To our surprise, we found a bronchogenic cyst, which belongs to the inhomogenous group of heterotopias. Heterotopias are rare benign or malignant tumors of ectopic tissue misplaced during embryogenesis [1]. For the differentiation of heterotopias, the number of associated germ layers is of particular interest. Whereas teratomas consist of all three germ layers and cystic tumors of the atrioventricular node consist of only one, bronchogenic cysts contain both mesoderm and endoderm [2, 7]. Although in the present case no cartilage or smooth muscle cells but merely fibrous connective tissue was seen histologically, the right ventricular localization and the size of the pedunculated tumor correlate more with a bronchogenic cyst than with a cystic tumor of the atrioventricular node, which is usually only detected microscopically [7].
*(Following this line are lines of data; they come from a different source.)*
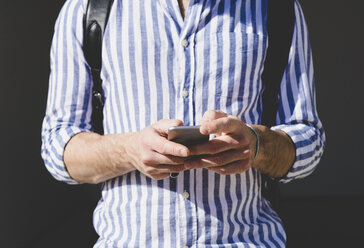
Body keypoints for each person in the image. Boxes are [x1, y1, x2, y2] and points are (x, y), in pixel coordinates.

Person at [41, 0, 325, 247]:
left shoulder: (276, 8)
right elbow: (59, 148)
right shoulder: (87, 9)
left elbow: (308, 139)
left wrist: (256, 145)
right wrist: (130, 150)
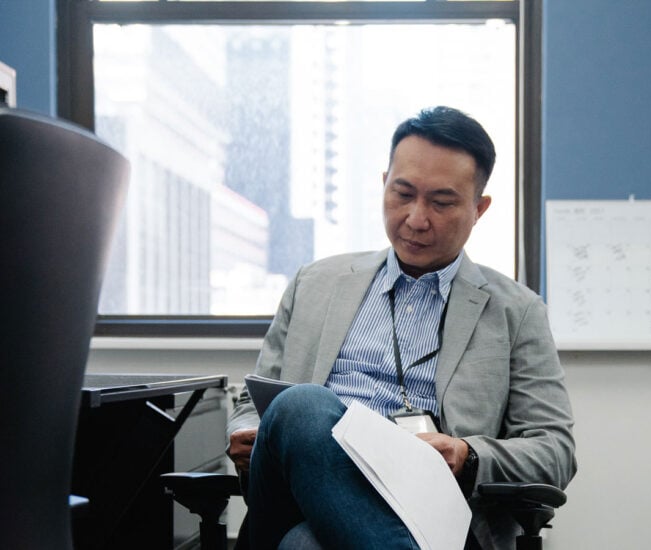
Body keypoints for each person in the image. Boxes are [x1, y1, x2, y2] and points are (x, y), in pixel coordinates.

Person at [226, 106, 576, 549]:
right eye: (403, 193)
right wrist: (245, 435)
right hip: (296, 488)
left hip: (430, 515)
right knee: (301, 408)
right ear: (383, 184)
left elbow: (554, 451)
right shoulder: (315, 284)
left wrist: (468, 456)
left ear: (479, 208)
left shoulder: (516, 311)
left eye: (442, 202)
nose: (415, 218)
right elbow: (251, 399)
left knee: (305, 545)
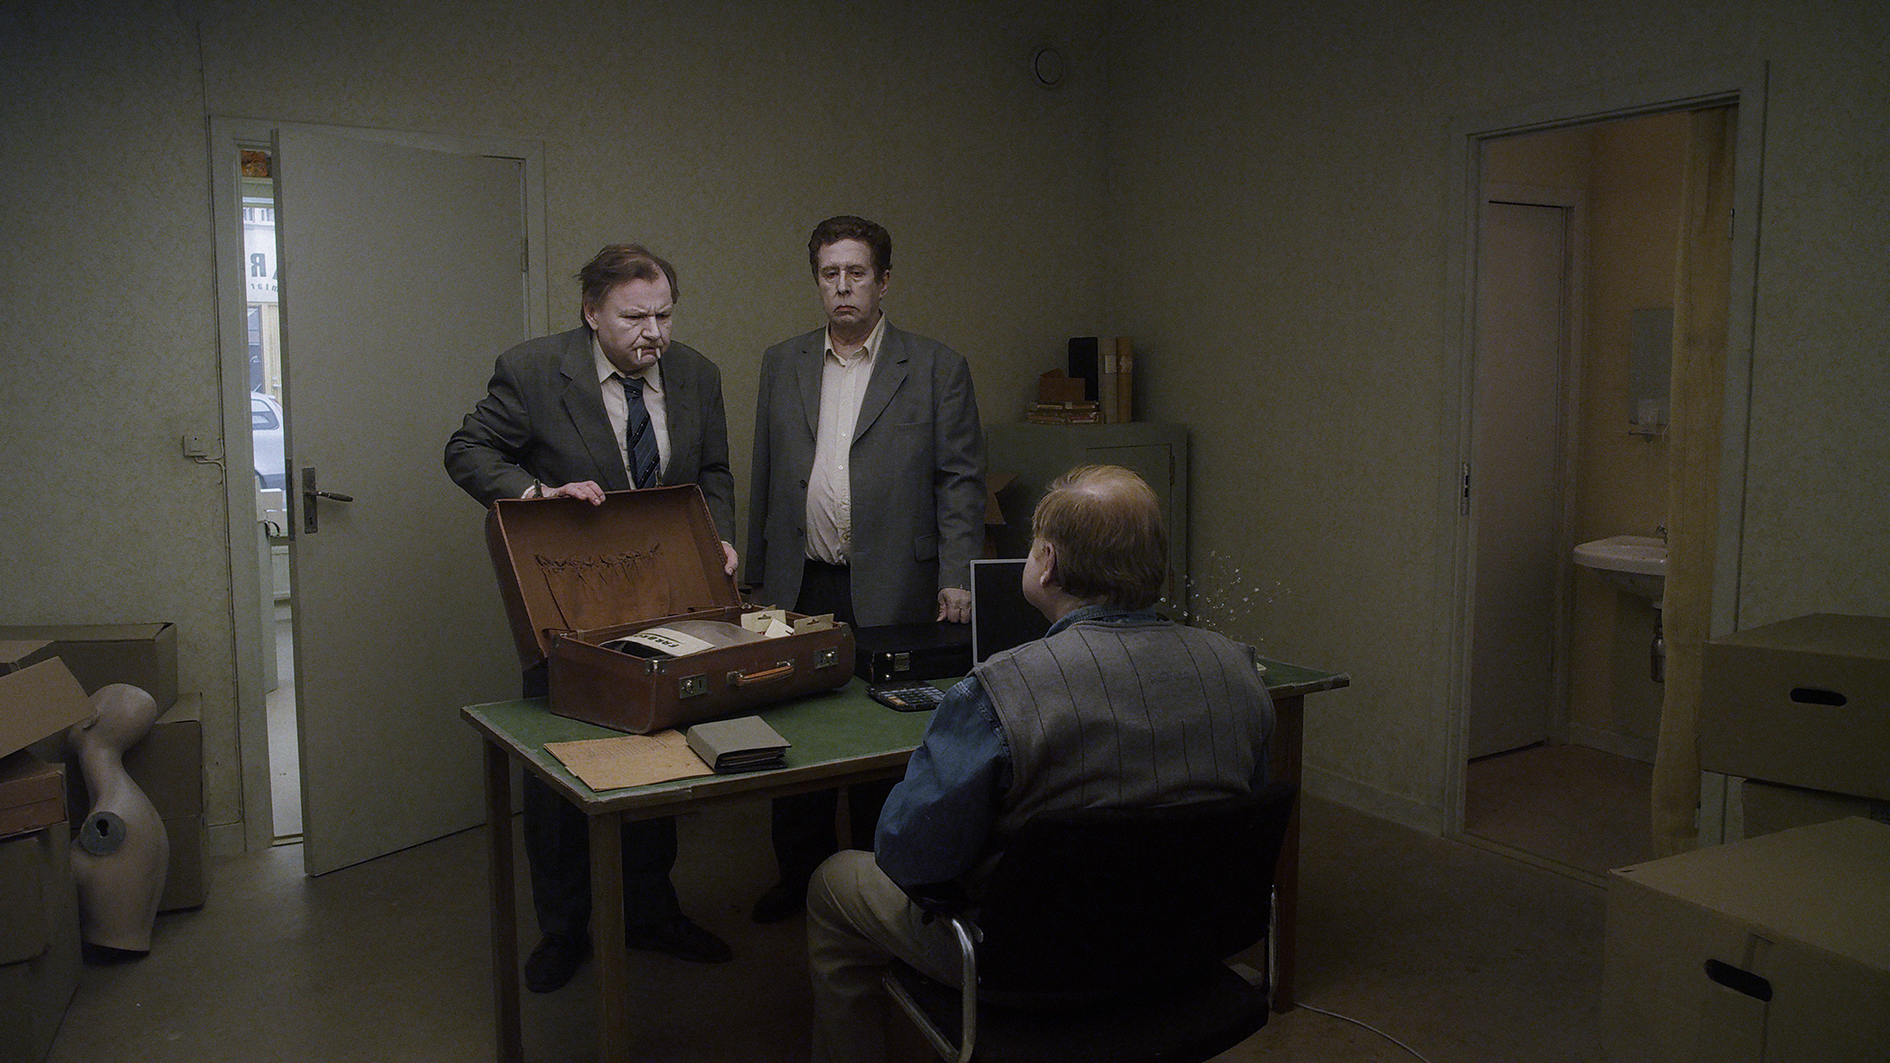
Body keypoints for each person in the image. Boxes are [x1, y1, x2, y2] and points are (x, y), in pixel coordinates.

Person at [803, 465, 1276, 1063]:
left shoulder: (998, 690)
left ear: (1046, 563)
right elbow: (1237, 821)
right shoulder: (1239, 671)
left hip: (1027, 965)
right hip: (1186, 946)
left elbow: (912, 857)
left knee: (834, 883)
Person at [444, 244, 738, 993]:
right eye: (635, 317)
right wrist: (537, 496)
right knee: (561, 767)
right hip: (568, 601)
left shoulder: (697, 374)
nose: (654, 333)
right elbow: (467, 448)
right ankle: (564, 928)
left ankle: (651, 911)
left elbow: (712, 473)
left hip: (668, 599)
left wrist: (721, 538)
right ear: (591, 313)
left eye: (664, 315)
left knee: (660, 750)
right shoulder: (534, 370)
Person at [745, 215, 987, 923]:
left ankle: (881, 881)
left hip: (897, 587)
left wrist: (957, 573)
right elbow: (765, 472)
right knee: (800, 733)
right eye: (830, 274)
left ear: (884, 281)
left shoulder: (936, 366)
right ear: (817, 281)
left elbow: (960, 481)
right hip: (801, 582)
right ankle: (800, 878)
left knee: (888, 738)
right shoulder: (782, 361)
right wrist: (756, 579)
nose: (843, 287)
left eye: (856, 273)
Intrapericardial bronchogenic cysts are rare and are located on the epicardial surface or within the myocardium projecting into one of the cardiac cavities [7]. In the only review dealing with a larger number of intracardiac bronchogenic cysts, the majority were found in the right side of the heart, as seen in the present case, and only a few were located in the left side or their localization was not specified [8].
In conclusion, bronchogenic cysts are part of the differential diagnosis of cardiac tumors. Resection allows a definitive diagnosis and should possibly be recommended for the low-risk patient.